**TASK STATEMENT:**
Spot each line in the data below containing "ijaedr" and copy it.

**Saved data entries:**
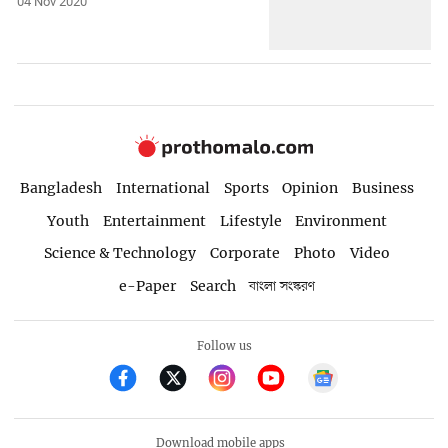
04 Nov 2020
Bangladesh
International
Sports
Opinion
Business
Youth
Entertainment
Lifestyle
Environment
Science & Technology
Corporate
Photo
Video
e-Paper
Search
বাংলা সংস্করণ
Follow us
Download mobile apps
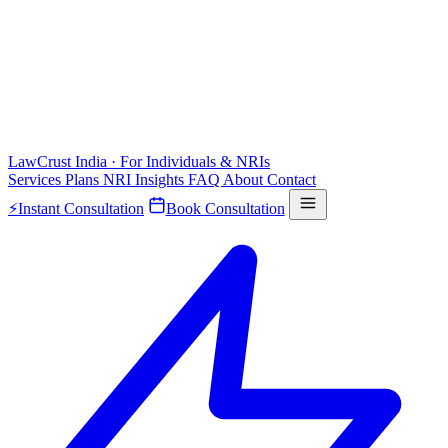
LawCrust
India · For Individuals & NRIs
Services
Plans
NRI
Insights
FAQ
About
Contact
⚡
Instant Consultation
Book Consultation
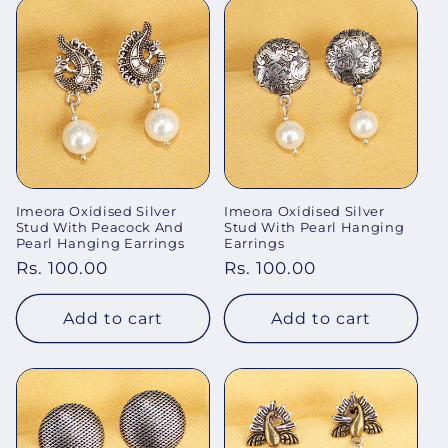
Imeora Oxidised Silver
Imeora Oxidised Silver
Stud With Peacock And
Stud With Pearl Hanging
Pearl Hanging Earrings
Earrings
Regular
Rs. 100.00
Regular
Rs. 100.00
price
price
Add to cart
Add to cart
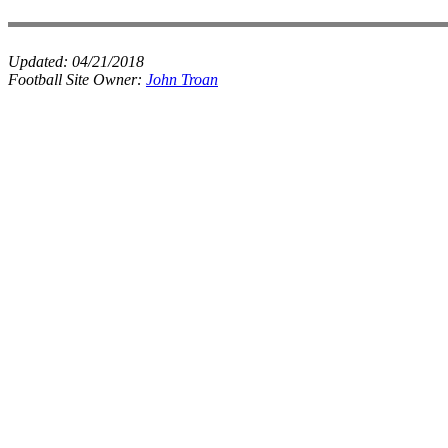
Updated:
04/21/2018
Football Site Owner:
John Troan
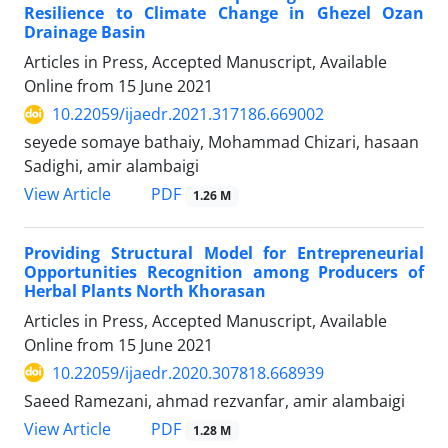
Resilience to Climate Change in Ghezel Ozan
Drainage Basin
Articles in Press, Accepted Manuscript, Available
Online from
15 June 2021
10.22059/ijaedr.2021.317186.669002
seyede somaye bathaiy, Mohammad Chizari, hasaan
Sadighi, amir alambaigi
PDF
View Article
1.26 M
Providing Structural Model for Entrepreneurial
Opportunities Recognition among Producers of
Herbal Plants North Khorasan
Articles in Press, Accepted Manuscript, Available
Online from
15 June 2021
10.22059/ijaedr.2020.307818.668939
Saeed Ramezani, ahmad rezvanfar, amir alambaigi
PDF
View Article
1.28 M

**YOUR SOLUTION:**
10.22059/ijaedr.2021.317186.669002
10.22059/ijaedr.2020.307818.668939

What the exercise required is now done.